Conte beffa Allegri di “corto muso”: Antonio è ormai uno specialista

Il Napoli supera il Milan grazie alla rete di Politano tagliando fuori i rossoneri dalla lotta scudetto e candidandosi come vera rivale dell’Inter nel rush finale per il tricolore
Vincenzo Lo Presti

Il Napoli supera il Milan grazie alla rete di Politano tagliando fuori i rossoneri dalla lotta scudetto e candidandosi come vera rivale dell’Inter nel rush finale per il tricolore

Il campo ha emesso il suo verdetto: è il Napoli la vera rivale dell’Inter nella corsa scudetto. Al Maradona gli azzurri si sono imposti sul Milan grazie alla rete di Matteo Politano nella ripresa tagliando praticamente fuori il Diavolo dalla lotta per il tricolore. A sette gare dalla fine sono sette i punti che dividono i campani dai nerazzurri di Cristian Chivu, mentre i rossoneri sono ora a -9 e più che guardare avanti devono cercare di mantenere il piazzamento Champions. 

Napoli-Milan: vittoria pesantissima nella corsa scudetto

Il match di Fuorigrotta ha certificato  la capacità dei partenopei di vincere “di misura”, trasformando le partite sporche in punti pesanti. Un dato su tutti racconta meglio di qualsiasi analisi: come riporta Opta, dall’inizio dello scorso campionato, da quando Conte è in panchina, il Napoli è la squadra con più vittorie con un solo gol di scarto in Serie A, ben 27, almeno cinque in più di qualsiasi altra formazione nello stesso periodo.

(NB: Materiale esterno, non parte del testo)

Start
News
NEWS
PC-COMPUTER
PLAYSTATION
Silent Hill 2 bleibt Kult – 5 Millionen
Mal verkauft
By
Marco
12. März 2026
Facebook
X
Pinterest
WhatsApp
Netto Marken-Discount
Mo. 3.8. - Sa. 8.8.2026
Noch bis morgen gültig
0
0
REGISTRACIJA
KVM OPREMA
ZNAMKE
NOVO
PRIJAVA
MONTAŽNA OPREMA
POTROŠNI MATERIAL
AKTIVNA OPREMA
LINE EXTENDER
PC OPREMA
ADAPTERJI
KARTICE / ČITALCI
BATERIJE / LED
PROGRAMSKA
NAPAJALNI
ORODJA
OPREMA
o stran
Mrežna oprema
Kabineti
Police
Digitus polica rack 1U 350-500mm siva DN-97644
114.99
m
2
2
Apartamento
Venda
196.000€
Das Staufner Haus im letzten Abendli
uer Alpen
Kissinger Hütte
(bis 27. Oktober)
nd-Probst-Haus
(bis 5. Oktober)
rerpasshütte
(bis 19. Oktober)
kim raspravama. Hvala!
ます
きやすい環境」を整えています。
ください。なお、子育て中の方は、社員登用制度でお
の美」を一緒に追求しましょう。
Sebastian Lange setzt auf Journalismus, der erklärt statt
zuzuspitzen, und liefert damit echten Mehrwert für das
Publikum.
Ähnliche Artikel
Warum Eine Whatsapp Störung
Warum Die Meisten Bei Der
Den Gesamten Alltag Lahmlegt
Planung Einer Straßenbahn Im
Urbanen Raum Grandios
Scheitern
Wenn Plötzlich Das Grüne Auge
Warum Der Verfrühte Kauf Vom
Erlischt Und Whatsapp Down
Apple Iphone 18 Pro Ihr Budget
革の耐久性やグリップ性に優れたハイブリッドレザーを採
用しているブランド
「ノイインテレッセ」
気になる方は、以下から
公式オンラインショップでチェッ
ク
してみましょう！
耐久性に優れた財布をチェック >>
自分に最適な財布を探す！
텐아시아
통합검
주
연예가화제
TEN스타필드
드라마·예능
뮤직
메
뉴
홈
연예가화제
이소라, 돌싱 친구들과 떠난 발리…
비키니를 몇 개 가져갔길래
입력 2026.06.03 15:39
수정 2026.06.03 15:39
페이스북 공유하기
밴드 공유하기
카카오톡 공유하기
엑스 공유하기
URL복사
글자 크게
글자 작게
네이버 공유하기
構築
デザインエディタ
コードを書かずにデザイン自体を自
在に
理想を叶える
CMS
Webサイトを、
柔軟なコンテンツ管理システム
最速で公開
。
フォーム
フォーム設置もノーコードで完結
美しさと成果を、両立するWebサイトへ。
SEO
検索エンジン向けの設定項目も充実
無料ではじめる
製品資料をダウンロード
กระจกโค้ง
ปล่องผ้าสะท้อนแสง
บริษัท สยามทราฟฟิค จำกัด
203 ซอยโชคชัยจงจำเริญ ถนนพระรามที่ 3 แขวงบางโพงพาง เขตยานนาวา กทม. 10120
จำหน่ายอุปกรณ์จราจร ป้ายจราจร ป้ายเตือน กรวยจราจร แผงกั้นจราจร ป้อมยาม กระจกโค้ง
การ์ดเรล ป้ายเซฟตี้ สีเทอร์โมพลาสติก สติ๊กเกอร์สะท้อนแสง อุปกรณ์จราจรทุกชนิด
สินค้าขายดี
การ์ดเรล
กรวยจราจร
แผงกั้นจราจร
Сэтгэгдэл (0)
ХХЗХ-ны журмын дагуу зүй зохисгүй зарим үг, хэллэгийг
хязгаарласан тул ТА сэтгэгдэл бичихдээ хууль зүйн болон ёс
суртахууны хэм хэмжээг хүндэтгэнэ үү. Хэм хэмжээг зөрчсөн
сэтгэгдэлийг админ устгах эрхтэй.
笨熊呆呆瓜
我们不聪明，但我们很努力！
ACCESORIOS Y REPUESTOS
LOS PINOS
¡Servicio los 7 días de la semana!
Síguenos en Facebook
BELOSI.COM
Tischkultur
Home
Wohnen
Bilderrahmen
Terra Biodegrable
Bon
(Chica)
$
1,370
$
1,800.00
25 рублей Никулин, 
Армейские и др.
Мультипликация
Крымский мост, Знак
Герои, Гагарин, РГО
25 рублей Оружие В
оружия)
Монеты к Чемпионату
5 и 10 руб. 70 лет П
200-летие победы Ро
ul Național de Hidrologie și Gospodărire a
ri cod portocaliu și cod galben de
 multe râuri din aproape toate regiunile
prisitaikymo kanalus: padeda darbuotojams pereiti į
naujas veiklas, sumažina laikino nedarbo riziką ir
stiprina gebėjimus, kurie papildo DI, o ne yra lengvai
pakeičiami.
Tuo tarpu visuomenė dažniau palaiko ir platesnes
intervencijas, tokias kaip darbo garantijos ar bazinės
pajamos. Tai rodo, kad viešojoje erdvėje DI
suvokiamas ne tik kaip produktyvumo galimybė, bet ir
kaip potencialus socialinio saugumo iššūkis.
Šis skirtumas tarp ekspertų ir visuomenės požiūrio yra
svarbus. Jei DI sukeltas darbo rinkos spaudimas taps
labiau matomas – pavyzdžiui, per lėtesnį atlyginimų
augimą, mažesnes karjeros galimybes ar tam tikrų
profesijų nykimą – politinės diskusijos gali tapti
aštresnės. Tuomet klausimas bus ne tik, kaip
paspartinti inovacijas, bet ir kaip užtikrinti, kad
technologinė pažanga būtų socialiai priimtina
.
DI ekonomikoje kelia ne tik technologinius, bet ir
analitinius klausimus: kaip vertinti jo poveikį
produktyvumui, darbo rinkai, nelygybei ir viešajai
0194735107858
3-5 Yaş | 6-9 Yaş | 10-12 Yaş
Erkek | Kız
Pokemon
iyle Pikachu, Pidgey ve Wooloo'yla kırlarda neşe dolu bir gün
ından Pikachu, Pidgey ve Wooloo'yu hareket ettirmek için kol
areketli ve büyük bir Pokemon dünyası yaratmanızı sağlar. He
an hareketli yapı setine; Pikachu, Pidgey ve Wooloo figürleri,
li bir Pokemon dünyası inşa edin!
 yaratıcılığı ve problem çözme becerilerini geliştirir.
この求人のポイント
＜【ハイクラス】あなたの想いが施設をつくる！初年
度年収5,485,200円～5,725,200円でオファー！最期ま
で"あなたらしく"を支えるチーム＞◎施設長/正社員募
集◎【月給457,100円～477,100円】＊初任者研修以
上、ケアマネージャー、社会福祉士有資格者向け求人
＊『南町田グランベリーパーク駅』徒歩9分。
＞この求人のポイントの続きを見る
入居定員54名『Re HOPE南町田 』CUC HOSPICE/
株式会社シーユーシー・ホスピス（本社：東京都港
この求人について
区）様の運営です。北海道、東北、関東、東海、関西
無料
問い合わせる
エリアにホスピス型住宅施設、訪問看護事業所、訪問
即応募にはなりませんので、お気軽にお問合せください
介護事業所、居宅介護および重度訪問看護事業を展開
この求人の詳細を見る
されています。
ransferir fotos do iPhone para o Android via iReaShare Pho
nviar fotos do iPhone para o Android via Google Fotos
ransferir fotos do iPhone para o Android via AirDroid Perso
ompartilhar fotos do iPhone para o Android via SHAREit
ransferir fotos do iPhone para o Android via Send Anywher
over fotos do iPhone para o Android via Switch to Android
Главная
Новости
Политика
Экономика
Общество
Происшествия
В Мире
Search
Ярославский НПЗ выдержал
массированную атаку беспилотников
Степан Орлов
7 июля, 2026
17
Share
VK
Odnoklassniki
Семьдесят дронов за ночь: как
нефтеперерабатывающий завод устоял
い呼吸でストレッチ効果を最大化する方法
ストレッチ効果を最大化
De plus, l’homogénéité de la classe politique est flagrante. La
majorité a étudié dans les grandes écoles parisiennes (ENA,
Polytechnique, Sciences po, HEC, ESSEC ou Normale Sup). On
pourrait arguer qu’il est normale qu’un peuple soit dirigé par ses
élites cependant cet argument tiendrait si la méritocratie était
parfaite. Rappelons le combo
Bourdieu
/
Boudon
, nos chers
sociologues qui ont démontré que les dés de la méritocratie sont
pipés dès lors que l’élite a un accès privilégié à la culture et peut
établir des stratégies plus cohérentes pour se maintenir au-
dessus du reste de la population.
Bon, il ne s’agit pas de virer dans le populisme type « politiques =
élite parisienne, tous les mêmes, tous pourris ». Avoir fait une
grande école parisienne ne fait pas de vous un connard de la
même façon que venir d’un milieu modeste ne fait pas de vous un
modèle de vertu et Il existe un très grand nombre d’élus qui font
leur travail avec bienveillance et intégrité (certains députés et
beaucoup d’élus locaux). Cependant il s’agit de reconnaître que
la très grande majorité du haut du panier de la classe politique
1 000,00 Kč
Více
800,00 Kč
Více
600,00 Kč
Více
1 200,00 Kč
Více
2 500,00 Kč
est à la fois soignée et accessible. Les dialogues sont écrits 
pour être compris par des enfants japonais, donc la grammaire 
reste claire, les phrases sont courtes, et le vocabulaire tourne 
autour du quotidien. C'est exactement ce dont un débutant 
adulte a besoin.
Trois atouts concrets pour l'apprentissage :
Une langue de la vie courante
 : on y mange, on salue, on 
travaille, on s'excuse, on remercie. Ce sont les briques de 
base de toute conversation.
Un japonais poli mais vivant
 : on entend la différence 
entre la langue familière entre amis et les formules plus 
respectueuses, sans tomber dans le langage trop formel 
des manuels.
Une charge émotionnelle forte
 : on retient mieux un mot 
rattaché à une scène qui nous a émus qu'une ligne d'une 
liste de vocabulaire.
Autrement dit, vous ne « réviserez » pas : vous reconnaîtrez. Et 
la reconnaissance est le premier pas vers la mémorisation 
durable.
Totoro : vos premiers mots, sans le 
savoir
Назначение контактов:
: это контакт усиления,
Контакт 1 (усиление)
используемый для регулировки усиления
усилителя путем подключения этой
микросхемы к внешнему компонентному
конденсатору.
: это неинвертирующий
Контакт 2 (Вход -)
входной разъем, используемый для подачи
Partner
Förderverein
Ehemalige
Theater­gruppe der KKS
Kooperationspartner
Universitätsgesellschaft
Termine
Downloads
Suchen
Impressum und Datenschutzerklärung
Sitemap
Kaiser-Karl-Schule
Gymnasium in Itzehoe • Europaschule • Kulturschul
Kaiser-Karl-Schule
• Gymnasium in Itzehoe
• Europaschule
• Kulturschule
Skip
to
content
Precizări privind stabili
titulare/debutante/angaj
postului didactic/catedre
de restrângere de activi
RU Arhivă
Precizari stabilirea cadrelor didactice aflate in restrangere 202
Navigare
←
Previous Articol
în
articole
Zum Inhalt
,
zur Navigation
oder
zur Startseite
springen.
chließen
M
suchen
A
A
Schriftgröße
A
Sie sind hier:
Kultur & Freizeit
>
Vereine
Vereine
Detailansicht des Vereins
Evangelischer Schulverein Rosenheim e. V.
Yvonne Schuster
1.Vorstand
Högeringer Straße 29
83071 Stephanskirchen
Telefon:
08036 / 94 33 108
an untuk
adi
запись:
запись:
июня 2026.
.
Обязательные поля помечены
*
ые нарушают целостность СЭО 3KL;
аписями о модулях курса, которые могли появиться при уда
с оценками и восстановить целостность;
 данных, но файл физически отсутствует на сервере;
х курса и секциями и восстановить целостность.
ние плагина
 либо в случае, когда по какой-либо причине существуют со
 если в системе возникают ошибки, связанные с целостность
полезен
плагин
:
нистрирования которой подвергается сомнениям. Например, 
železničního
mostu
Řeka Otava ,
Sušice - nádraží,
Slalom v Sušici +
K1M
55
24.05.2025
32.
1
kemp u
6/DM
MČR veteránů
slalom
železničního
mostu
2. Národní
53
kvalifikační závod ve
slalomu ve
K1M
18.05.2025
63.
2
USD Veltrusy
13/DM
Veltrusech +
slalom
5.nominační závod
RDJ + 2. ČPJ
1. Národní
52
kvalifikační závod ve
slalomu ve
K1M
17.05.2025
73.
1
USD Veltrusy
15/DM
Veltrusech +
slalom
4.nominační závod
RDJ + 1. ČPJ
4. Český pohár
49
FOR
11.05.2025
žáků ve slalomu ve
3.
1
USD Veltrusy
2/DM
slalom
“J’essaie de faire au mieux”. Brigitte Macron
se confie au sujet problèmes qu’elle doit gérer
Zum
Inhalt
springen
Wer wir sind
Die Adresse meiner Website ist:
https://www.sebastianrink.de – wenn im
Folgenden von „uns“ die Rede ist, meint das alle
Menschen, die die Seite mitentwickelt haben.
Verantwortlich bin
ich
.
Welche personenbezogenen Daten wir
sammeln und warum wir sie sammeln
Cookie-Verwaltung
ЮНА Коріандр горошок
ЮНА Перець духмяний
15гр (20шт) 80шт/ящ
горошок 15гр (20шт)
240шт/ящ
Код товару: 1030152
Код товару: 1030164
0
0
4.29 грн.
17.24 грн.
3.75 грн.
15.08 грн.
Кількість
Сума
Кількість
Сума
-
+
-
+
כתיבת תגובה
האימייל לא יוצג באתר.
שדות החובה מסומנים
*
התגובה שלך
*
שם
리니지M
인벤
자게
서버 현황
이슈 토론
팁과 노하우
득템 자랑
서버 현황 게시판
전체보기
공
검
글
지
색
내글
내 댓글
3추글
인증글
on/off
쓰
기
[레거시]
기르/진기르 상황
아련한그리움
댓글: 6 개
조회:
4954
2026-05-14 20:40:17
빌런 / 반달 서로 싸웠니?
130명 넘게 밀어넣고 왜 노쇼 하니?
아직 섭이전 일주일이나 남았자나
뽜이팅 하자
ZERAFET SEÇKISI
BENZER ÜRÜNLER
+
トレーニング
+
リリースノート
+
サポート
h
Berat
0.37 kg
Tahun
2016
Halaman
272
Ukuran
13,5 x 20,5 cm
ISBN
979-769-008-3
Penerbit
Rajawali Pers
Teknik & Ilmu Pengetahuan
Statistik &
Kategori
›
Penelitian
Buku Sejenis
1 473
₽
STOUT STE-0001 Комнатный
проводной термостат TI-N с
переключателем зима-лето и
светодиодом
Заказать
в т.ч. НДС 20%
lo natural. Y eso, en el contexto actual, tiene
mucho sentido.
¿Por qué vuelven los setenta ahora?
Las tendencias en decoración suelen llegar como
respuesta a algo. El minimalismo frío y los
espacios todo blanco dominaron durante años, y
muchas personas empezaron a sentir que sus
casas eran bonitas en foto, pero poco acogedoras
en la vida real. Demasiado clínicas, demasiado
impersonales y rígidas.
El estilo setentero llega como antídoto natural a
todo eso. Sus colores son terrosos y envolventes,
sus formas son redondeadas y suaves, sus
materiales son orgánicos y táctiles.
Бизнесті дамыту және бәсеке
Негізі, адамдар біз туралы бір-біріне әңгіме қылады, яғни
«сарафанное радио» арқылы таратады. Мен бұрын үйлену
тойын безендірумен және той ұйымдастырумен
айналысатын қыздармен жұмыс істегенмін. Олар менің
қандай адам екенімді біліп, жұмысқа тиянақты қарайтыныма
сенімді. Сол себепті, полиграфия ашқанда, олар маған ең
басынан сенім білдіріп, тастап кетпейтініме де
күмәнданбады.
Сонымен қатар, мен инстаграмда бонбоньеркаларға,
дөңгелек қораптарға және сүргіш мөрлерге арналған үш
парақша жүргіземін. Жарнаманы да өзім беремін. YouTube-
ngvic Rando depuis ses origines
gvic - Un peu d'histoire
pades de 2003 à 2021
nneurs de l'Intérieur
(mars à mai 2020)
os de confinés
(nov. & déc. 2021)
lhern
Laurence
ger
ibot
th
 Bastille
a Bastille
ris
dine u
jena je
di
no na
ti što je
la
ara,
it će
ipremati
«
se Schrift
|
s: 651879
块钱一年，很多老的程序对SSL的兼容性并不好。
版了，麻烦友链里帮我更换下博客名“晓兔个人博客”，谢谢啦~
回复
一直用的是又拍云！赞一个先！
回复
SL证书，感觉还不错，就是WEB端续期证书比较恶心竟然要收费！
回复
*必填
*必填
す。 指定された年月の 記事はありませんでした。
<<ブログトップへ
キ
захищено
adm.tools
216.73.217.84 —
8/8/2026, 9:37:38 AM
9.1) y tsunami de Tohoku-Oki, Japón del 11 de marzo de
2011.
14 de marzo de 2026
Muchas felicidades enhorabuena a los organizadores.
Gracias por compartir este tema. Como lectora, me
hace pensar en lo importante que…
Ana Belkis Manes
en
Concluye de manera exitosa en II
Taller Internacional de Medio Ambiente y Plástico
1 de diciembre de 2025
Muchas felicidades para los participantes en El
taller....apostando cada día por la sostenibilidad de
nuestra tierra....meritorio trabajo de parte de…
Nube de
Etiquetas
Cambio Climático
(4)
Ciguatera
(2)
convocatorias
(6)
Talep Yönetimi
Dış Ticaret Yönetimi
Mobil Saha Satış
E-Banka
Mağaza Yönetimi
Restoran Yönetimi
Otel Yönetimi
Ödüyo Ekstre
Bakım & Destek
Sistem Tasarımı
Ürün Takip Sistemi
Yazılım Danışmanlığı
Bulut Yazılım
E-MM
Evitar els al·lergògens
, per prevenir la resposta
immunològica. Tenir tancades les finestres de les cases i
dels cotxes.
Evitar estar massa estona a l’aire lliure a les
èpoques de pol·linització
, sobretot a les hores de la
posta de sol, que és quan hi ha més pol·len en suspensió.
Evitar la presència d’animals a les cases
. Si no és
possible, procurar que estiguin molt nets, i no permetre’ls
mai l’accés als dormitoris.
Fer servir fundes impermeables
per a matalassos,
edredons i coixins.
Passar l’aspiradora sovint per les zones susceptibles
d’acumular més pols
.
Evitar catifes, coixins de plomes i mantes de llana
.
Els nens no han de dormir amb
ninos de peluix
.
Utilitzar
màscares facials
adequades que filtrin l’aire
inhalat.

Contro il Milan la squadra ha saputo gestire il vantaggio senza mai perdere compattezza, dimostrando quella maturità tipica delle compagini costruite per vincere.

Il Napoli e le vittorie di misura: il marchio di fabbrica di Conte

Vincere spesso con un solo gol di scarto non è casuale. È una scelta, quasi una filosofia. Le squadre di Antonio Conte sono storicamente organizzate, solide e capaci di massimizzare ogni vantaggio. Il Napoli attuale incarna perfettamente questi principi: difesa attenta, gestione dei ritmi e grande capacità di soffrire nei momenti difficili. Non serve dominare per 90 minuti, basta colpire nel momento giusto e poi difendere con ordine. Le 27 vittorie “risicate” raccontano proprio questo: una squadra che sa essere cinica, pratica e tremendamente efficace.

Conte contro Allegri: chi è il nuovo re del “corto muso”

Per anni il concetto di vittoria di misura è stato associato a Massimiliano Allegri e al suo celebre “corto muso”. Oggi, però, i numeri dicono altro: è Antonio Conte il vero specialista in questo fondamentale. Il tecnico salentino ha portato questa mentalità a Napoli, adattandola a un contesto diverso ma mantenendo intatta l’essenza: concretezza, attenzione ai dettagli e gestione intelligente delle partite. Il sorpasso, almeno simbolico, è evidente. E passa proprio da quei risultati di misura che spesso fanno la differenza tra una buona stagione e una da titolo.

La mentalità scudetto del Napoli

Dietro questi numeri c’è soprattutto una mentalità. Il Napoli non si scompone, non si espone inutilmente e sa restare dentro le partite anche quando non riesce a imporre il proprio gioco. È una squadra che ha imparato a vincere anche soffrendo, qualità indispensabile per chi vuole arrivare fino in fondo. In un campionato lungo e competitivo come la Serie A, saper portare a casa tre punti anche nelle giornate meno brillanti è spesso ciò che separa le grandi squadre dalle altre. Con questa vittoria, la quinta consecutiva in campionato, il Napoli rimane imbattuto al Maradona (11 successi e quattro pareggi in stagione in Serie A) e lancia un segnale chiaro all’Inter: la corsa scudetto è tutt’altro che chiusa. Gli azzurri ci sono, e soprattutto hanno trovato una continuità di risultati che li rende pericolosi. Se continueranno su questa strada, sfruttando la loro capacità di vincere anche di misura, potranno restare agganciati fino alla fine. Perché, come insegna proprio la filosofia del “corto muso”, non serve strafare, basta fare un gol in più degli altri. Sempre.